To close today, let’s go back to the prophecy that is central to this text. In the beginning of our text, Jesus had two of his Disciples go and get the colt of a donkey, and then the people made a King’s entrance for Jesus to ride the donkey into Jerusalem. We said this was to fulfill a very clear and well-known prophecy from Zechariah 9:9. And that prophecy has some insight as to why the people’s expectations were so far off, and maybe it gives us some insight into why our expectations of Jesus can be so far off.

Zechariah 9:9 (NLT)
9 Rejoice, O people of Zion! Shout in triumph, O people of Jerusalem! Look, your king is coming to you. He is righteous and victorious, yet he is humble, riding on a donkey— riding on a donkey’s colt.

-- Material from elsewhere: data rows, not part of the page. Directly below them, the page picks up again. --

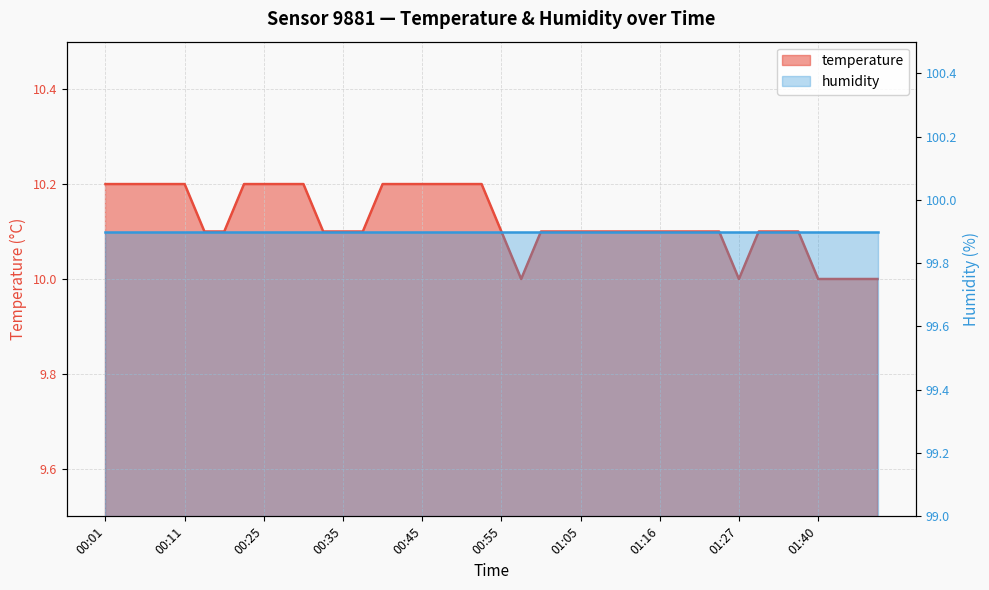

Rank the categories by value from highest to lowest.

00:01, 00:03, 00:06, 00:08, 00:11, 00:20, 00:25, 00:28, 00:30, 00:40, 00:42, 00:45, 00:47, 00:50, 00:52, 00:15, 00:18, 00:33, 00:35, 00:37, 00:55, 01:00, 01:02, 01:05, 01:07, 01:10, 01:13, 01:16, 01:18, 01:21, 01:24, 01:30, 01:35, 01:38, 00:57, 01:27, 01:40, 01:43, 01:45, 01:48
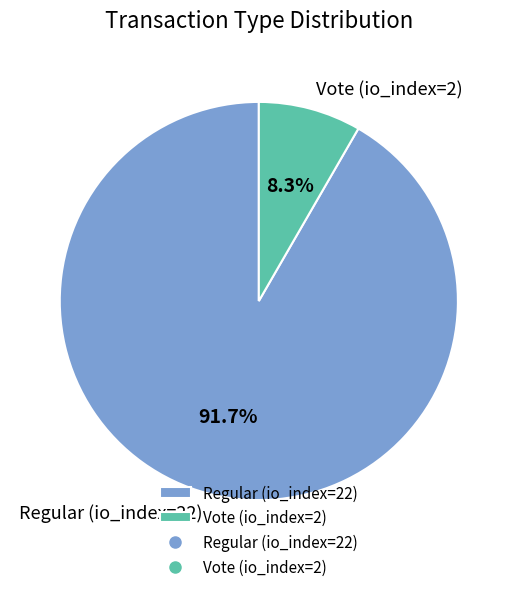

Rank the categories by value from lowest to highest.

Vote (io_index=2), Regular (io_index=22)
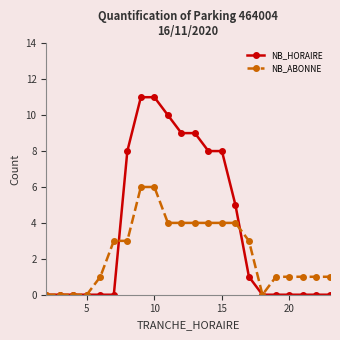

List the series in order of their peak value, highest first.

NB_HORAIRE, NB_ABONNE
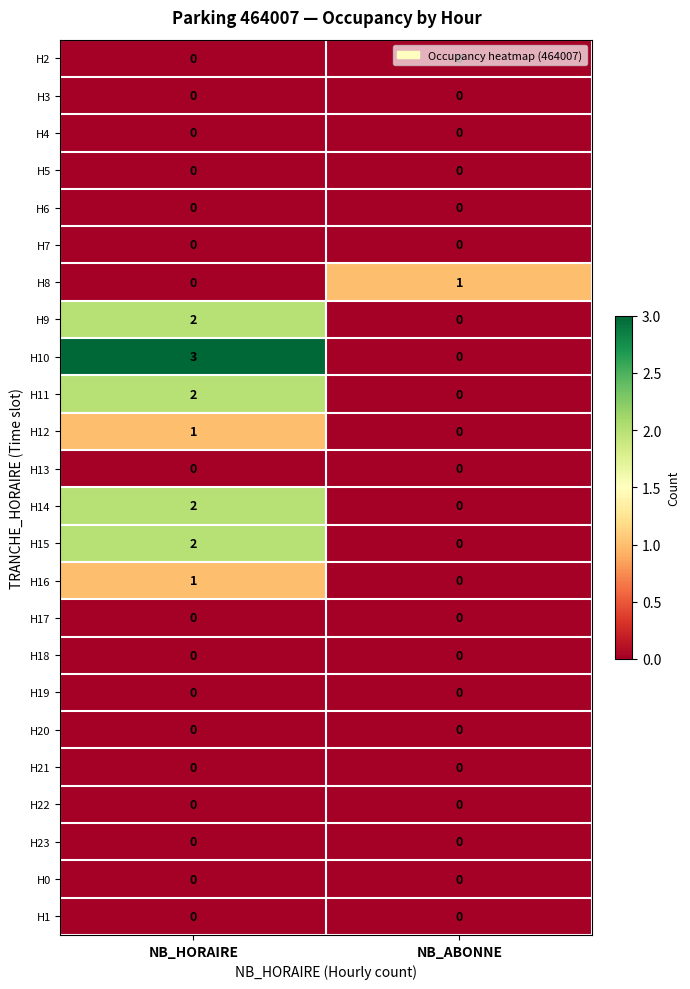

Which series has the widest spread of values?

H10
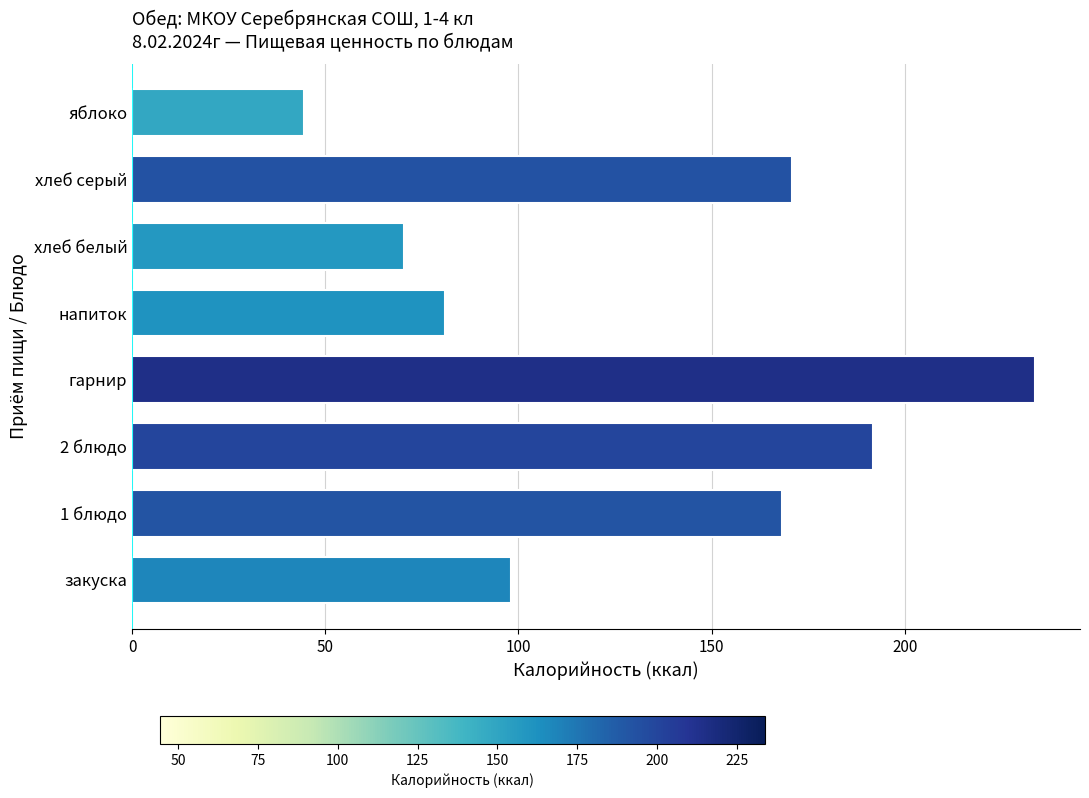

The value at напиток is 125.0. True or false?

False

What words stand out to you in that prophecy. Rejoice – Triumph – King – Righteous – and especially Victorious. That is exactly the Savior the people were looking for, especially those words Triumph and Victorious.

Here’s a question. If I were to ask a non-Christian today, “What would you most like triumph and victory over, in your life, from God?” Would that non-Christian desire the true triumph and victory that Jesus Christ came to give us?

And here is the harder question. If I were to ask most church-attending Christians today, “What would you most like triumph and victory over, in your life, from God?” Would most Christians desire the true triumph and victory that Jesus Christ came to give us?

I am afraid many would not. Why?

Because Jesus came to first and foremost give us eternal victory over sin, an eternal home with God in heaven, and an eternal power to live this life until we get there. Jesus Christ came first as an eternal Savior to first secure a glorious eternal life for you.

Unfortunately, we are mostly consumed with this life and this world. The vast majority of what we think about is how to make this life better – for us. And so, most often, our first thought, when we talk about triumph and victory from God, is triumph and victory over some situation or circumstance in this life.

And sadly, when Jesus does not provide what we expected him to provide in this life, we often turn on him, just like this crowd.

This crowd was ready and willing to hail Jesus as their Messiah… if he did what they wanted! And when Jesus did not do what they wanted, they turned on him with a vengeance which I have seen over and over in thirty years of ministry.

Guys, we cannot be like this fickle crowd. We cannot be willing to crown Jesus as King in our lives if Jesus will do what we want him to do.

Instead, we’ve got to come to Jesus as Lord (genuinely) and say to him, “Lord, align my heart and my will with yours, cause me to embrace your great, eternal purpose in my life, and please keep me from expecting you to do what I want you to do. I trust YOU, Lord, I put my faith in YOU. I want your purpose and your good plan for my life, not my own.”